Ich hatte bisher bei jeder unserer Platten das Gefühl, das sie für uns als Band Sinn gemacht haben. Nach dem eher rauen und düsteren Grundton der letzten Platte, war für uns die Zeit gekommen, den Blick musikalisch und textlich in andere Richtungen zu lenken. Es ging bei uns nie darum, den einen Kettcar-Sound zu kreieren und den dann mit minimalen Variationen immer wieder zu verwerten. Wir möchten, dass unsere Musik für uns spannend bleibt, dazu braucht es Veränderungen und im Ergebnis sieht es dann so aus, dass auf ‚Zwischen den Runden‘ die ruhigen, mit Akustikgitarre gespielten Stücke dominieren und Streicher, Bläser, Piano, etc. in einer Fülle vorhanden sind, wie wir sie bisher nicht hatten. Irgendjemand wird immer meckern, aber das ist völlig in Ordnung und auch gut so. Wenn uns niemand kritisiert, haben wir etwas falsch gemacht.
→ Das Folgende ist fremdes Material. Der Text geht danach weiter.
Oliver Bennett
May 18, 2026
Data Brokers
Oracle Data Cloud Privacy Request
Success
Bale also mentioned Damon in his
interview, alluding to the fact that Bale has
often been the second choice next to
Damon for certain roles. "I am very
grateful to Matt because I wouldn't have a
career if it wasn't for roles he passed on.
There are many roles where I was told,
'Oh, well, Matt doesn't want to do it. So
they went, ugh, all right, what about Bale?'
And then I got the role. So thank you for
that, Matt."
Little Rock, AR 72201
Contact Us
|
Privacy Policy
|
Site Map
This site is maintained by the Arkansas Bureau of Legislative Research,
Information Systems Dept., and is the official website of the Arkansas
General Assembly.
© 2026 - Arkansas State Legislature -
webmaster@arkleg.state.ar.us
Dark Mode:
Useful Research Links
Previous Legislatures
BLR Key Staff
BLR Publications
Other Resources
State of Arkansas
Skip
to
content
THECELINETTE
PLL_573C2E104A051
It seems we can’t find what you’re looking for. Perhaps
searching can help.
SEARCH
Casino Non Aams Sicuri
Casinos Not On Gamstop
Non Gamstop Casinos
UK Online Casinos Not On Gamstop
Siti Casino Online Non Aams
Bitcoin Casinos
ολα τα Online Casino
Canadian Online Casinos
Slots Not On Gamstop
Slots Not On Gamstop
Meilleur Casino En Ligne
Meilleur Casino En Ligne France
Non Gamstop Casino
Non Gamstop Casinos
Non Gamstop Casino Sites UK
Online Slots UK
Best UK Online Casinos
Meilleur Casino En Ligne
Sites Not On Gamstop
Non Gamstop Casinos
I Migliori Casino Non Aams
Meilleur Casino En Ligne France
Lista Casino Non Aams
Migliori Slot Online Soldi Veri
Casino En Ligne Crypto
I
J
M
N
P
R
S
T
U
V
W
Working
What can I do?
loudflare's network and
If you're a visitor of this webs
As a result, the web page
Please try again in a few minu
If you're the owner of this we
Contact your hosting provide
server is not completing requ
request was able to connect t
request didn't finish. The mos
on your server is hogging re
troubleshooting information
Schrilles, buntes Hamburg hat das Zeug zur Anti-Gentrifizierungs-Hymne. Solche Zeilen, wie : „ … der Malerfürst lässt leise wissen:/ ab jetzt kommen die Touristen“ klingen ganz schön nach Befindlichkeiten eben auch hier in Leipzig. Was ist aber die Alternative zur Totalverwertung?

Oft vermittelt die Politik das Gefühl, dass sie sich eine Kulturlandschaft wünscht, die sich nur nach ökonomischen Prinzipien richtet. Allerdings ist oft gerade die Kunst, mit der sich kein Geld machen lässt die Interessantere, Neue, Wegweisende. Diese sollte stärker gefördert werden, statt Unsummen in Kultursymbole zu stecken. In Hamburg sind das auf der einen Seite u.a. eine ganz schwierige Proberaum- und Ateliersituation, Clubsterben, Etatkürzungen bei von progressiven Intendanten geführten Theatern und auf der anderen Seite – die Elbphilharmonie.

Am 02.03. kommt Ihr ins Haus Auensee in Leipzig. Vielleicht treibt es ja sogar Neuhörer zu Euch an den Strand. Wie würdet Ihr denen, die noch nicht so im Kettcar sitzen, schmackhaft machen, warum Eure Musik die Hörenswerte ist?

Im Haus Auensee werden wir keine Pyro-Show auffahren, keine Hühner köpfen, keine Fellkostüme tragen. es wird keine Lasershow, keine Wall of Death und keine Orchesterbegleitung geben. Wir freuen uns aber sehr über jeden der trotzdem kommt, obwohl wir nur unsere Lieder spielen und dazwischen vielleicht ein paar Geschichten erzählen.

Wenn ich mir Meinung erlauben darf, fallt Ihr mit dem neuen Album endlich auch aus der Szene heraus. ZWISCHEN DEN RUNDEN ist einfach gute Rockmusik ohne Hornissensonnenbrille und Playmobilfrisur, Liedgut von Brüdern. Wie weit geht aber die musikalische Toleranz? Kettcar in 10 Jahren nur noch elektronisch oder zusammen mit Aranea Peel und den Grausamen Töchtern (sind ja auch aus Hamburg)?

Danke für die Inspirationen mit der Sonnenbrille und Frisur! Ich werde, den Anderen, einen Termin beim Styleberater vorschlagen. Im Ernst, die „Grausamen Töchter“ kannte ich gar nicht…
Auf den ersten Blick passt das wohl nicht ganz, aber wer weiß. 10 Jahre sind eine lange Zeit und da wir nicht vorhaben, uns im Kreis zu drehen, werden wir wohl irgendwo anders landen. Am besten wir sprechen uns nochmal, wenn es soweit ist.

Danke fürs Gespräch und viel Leben Euch unterwegs.